Search code examples
javascalamapreducescalding

What is the replacement for summing list in Scala-Scalding


I have following code where I maintain a large List: What I do here is go over the data stream and create an inverted index. I use twitter scalding api and dataTypePipe is type of TypedPipe

  lazy val cats = dataTypePipe.cross(cmsCats)
  .map(vf => (vf._1.itemId, vf._1.leafCats, vf._2))
    .flatMap {
    case (id, categorySet, cHhitters) => categorySet.map(cat => (
    ...
  }
    .filter(f => f._2.nonEmpty)
    .group.withReducers(4000)
    .sum
    .map {
    case ((token,bucket), ids) =>
      toIndexedRecord(ids, token, bucket)
  }

Due to a serialization issue I convert scala list to java list and use avro to write:

  def toIndexedRecord(ids: List[Long], token: String, bucket: Int): IndexRecord = {
     val javaList = ids.map(l => l: java.lang.Long).asJava //need to convert from scala long to java long
     new IndexRecord(token, bucket,javaList)
  }

But the issue is large number of information keeping in list cause Java Heap issue.
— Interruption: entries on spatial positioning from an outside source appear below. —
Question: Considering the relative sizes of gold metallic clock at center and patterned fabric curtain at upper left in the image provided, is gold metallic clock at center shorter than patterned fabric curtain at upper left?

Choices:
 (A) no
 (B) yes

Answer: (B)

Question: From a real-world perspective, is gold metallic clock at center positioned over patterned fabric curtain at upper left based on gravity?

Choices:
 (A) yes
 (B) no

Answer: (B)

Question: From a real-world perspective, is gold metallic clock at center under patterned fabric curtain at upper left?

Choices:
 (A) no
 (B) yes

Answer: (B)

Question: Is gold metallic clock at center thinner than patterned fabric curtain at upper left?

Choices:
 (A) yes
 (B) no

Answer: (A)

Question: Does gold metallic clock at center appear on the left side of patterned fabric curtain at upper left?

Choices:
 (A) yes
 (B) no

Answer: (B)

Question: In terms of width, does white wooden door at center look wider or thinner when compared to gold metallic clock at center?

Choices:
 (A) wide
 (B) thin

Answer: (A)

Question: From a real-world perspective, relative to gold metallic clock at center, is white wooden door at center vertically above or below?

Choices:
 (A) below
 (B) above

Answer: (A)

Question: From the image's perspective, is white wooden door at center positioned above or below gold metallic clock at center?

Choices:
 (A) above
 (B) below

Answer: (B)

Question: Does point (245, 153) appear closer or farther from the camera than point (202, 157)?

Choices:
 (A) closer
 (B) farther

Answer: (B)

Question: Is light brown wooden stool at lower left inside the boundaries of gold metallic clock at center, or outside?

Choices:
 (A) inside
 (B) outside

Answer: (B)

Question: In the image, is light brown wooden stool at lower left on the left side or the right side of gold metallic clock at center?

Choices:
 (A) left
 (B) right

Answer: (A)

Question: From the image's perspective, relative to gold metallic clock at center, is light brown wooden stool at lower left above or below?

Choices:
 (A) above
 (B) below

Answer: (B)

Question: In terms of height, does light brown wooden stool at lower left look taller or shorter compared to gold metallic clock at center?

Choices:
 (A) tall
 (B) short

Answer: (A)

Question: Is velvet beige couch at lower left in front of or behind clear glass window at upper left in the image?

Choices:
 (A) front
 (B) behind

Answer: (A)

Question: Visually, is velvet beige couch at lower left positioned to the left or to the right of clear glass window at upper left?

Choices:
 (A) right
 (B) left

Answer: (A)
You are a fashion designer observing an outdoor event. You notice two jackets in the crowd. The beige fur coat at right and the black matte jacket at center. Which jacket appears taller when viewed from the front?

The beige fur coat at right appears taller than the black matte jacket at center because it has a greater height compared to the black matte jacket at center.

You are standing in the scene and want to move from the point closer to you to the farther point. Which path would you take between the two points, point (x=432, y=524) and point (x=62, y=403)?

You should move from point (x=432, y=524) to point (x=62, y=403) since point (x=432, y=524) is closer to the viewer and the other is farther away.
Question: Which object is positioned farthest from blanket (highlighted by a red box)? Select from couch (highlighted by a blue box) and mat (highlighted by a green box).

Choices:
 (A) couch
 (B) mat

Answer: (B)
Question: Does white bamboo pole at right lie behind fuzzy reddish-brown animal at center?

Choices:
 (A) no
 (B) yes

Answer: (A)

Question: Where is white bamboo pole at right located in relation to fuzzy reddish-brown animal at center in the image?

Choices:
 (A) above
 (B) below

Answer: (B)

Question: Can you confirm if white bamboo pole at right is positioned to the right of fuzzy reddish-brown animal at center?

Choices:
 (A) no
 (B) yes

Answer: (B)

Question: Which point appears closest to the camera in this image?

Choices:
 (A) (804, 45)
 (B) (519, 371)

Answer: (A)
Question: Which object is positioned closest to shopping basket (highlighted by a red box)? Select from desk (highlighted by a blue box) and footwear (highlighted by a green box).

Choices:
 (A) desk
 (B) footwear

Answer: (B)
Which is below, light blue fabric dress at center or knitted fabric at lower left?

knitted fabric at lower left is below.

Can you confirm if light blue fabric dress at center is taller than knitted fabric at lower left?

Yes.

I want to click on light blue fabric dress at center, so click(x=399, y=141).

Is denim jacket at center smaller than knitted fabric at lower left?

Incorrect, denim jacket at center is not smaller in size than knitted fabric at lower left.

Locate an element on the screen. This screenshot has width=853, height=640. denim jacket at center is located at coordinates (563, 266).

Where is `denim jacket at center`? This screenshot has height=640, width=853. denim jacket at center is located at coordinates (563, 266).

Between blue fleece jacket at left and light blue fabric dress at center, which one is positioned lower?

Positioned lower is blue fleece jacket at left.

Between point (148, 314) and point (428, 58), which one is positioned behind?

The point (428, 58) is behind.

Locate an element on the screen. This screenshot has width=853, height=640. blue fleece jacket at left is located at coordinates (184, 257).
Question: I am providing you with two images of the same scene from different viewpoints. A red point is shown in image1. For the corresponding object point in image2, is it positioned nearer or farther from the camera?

I believe summing is also a contributor to this issue

2013-08-25 16:41:09,709 WARN org.apache.hadoop.mapred.Child: Error running child
cascading.pipe.OperatorException: [_pipe_0*_pipe_1][com.twitter.scalding.GroupBuilder$$anonfun$1.apply(GroupBuilder.scala:189)] operator Every failed executing operation: MRMAggregator[decl:'value']
    at cascading.flow.stream.AggregatorEveryStage.receive(AggregatorEveryStage.java:136)
    at cascading.flow.stream.AggregatorEveryStage.receive(AggregatorEveryStage.java:39)
    at cascading.flow.stream.OpenReducingDuct.receive(OpenReducingDuct.java:49)
    at cascading.flow.stream.OpenReducingDuct.receive(OpenReducingDuct.java:28)
    at cascading.flow.hadoop.stream.HadoopGroupGate.run(HadoopGroupGate.java:90)
    at cascading.flow.hadoop.FlowReducer.reduce(FlowReducer.java:133)
    at org.apache.hadoop.mapred.ReduceTask.runOldReducer(ReduceTask.java:522)
    at org.apache.hadoop.mapred.ReduceTask.run(ReduceTask.java:421)
    at org.apache.hadoop.mapred.Child$4.run(Child.java:255)
    at java.security.AccessController.doPrivileged(Native Method)
    at javax.security.auth.Subject.doAs(Subject.java:396)
    at org.apache.hadoop.security.UserGroupInformation.doAs(UserGroupInformation.java:1232)
    at org.apache.hadoop.mapred.Child.main(Child.java:249)
Caused by: java.lang.OutOfMemoryError: Java heap space
    at scala.collection.mutable.ListBuffer.$plus$eq(ListBuffer.scala:168)
    at scala.collection.mutable.ListBuffer.$plus$eq(ListBuffer.scala:45)
    at scala.collection.generic.Growable$$anonfun$$plus$plus$eq$1.apply(Growable.scala:48)
    at scala.collection.generic.Growable$$anonfun$$plus$plus$eq$1.apply(Growable.scala:48)
    at scala.collection.immutable.List.foreach(List.scala:318)
    at scala.collection.generic.Growable$class.$plus$plus$eq(Growable.scala:48)
    at scala.collection.mutable.ListBuffer.$plus$plus$eq(ListBuffer.scala:176)
    at scala.collection.immutable.List.$colon$colon$colon(List.scala:127)
    at scala.collection.immutable.List.$plus$plus(List.scala:193)
    at com.twitter.algebird.ListMonoid.plus(Monoid.scala:86)
    at com.twitter.algebird.ListMonoid.plus(Monoid.scala:84)
    at com.twitter.scalding.KeyedList$$anonfun$sum$1.apply(TypedPipe.scala:264)
    at com.twitter.scalding.MRMAggregator.aggregate(Operations.scala:279)
    at cascading.flow.stream.AggregatorEveryStage.receive(AggregatorEveryStage.java:128)

So my question is what can I do to avoid this situation.


Solution

  • Try .forceToReducers before the .sum. This OOM is happening map side as we are caching values. That may not help in your case.

    If the lists are truly too large however, there is really very little that can be done.